Most people already know their passion
- People talk themselves out of passions by assuming they must reach elite status (e.g., "I have to be Beyoncé to sing").
- The actual math: earn $53k singing, spend under $45k — you're happy.
- Video games weren't a career 30 years ago; almost every passionate kid who stayed the course would have outearned the lawyers and executives.
- Not knowing your passion is an opportunity, not a failure — it means three years of guilt-free exploration.
- Try things: cooking classes, skiing, board games, wine, sneakers.
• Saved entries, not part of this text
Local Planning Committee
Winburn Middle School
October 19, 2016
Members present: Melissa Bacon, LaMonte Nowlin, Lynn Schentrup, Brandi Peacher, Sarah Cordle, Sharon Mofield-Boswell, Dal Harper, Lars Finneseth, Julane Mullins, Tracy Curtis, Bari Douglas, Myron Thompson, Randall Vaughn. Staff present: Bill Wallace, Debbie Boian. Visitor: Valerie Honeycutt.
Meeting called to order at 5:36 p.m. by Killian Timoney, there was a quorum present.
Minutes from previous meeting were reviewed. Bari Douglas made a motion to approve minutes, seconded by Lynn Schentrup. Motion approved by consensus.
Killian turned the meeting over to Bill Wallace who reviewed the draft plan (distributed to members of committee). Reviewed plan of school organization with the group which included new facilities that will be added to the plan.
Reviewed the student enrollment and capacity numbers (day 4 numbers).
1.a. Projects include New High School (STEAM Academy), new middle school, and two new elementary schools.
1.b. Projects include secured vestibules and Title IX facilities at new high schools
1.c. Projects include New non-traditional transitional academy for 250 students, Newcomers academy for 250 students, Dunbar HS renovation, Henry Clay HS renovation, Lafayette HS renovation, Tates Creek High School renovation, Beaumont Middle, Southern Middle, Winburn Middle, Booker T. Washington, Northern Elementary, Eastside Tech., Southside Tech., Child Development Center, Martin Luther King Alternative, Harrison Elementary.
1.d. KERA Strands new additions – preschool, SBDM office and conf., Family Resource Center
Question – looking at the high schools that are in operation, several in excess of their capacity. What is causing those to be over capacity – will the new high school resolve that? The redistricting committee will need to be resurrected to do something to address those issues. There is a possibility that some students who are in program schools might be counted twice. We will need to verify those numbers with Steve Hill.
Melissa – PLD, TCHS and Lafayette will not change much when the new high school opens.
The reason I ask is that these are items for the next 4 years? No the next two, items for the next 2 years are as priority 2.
You can't find your home without walking through doors.
Living within your means unlocks career freedom
- Downsizing your home or car is socially stigmatised almost everywhere — that stigma is what traps people in jobs they hate.
- People with families face the hardest version: trading kids' bedrooms and a backyard against their own fulfilment.
- Long-term cost of staying unhappy: resentment, alcoholism, escapism — far heavier than a smaller apartment.
- Many people earning $1M/year are deeply stressed because they overextended — it's not income, it's the relationship with money.
Self-awareness over imitation
- There is no universal morning routine, sleep schedule, or work cadence — copying one is category error.
- Gary checks his phone first thing because he runs a global company; someone else meditating for an hour is equally correct.
- The framework that works is: take one thing from one person, two from another — the synthesis is you.
- Education conditions people to believe there is one right way; most "I don't know what I'm doing" anxiety comes from that conditioning.
- Changing your mind is a strength, not inconsistency.
Nice guys finish first — the real definition
- Most "nice guys who finish last" are either conflict-avoidant (can't be candid, get walked over) or manipulative (doing favours to extract larger favours).
- Neither is genuine kindness — the former is fear, the latter is transactional.
- Finishing first means feeling good about yourself; burning bridges for money produces the deeply unhappy 70-year-olds Gary is surrounded by.
- Talent is also a variable — being nice and untalented will still produce poor outcomes regardless.
The thrill of the hunt over the trophy
- Gary's framework for success is loving the process more than the outcome.
- His goal of owning the New York Jets: he would prefer it arrives with 10 years to live and one Super Bowl — not because of the championship, but because the attempt is the joy.
- Notoriety has made it hard to do things the world universally expects to fail — his favourite state.
- Every compliment he attributes to his parents; every criticism he takes personal accountability for — it keeps him level.
On content creation and reaching people
- Content creation is simultaneously selfish (creative fulfilment) and selfless (impact on audience).
- Reading your own messages directly prevents your team from filtering and vanillaing the signal down.
- Tenacity matters when reaching people; humble hunger is readable and welcomed, anxious entitlement is not.
- The most important email Gary receives is from someone who tried, failed, and thanks him — because they'll never wonder "what if."
NFTs and blockchain — where Gary stood in 2023
- Called 99% of NFT projects going to zero — before it happened.
- Bear markets eliminate the purely money-motivated and force the question: what utility does owning this provide?
- Analogy to 2000 internet crash: the internet wasn't a fad, the early greed was. Same pattern here.
- Kids trained on Roblox, Minecraft, Fortnite are the native digital-asset consumers; the transition from collectible-with-utility to utility-with-collectibility is inevitable.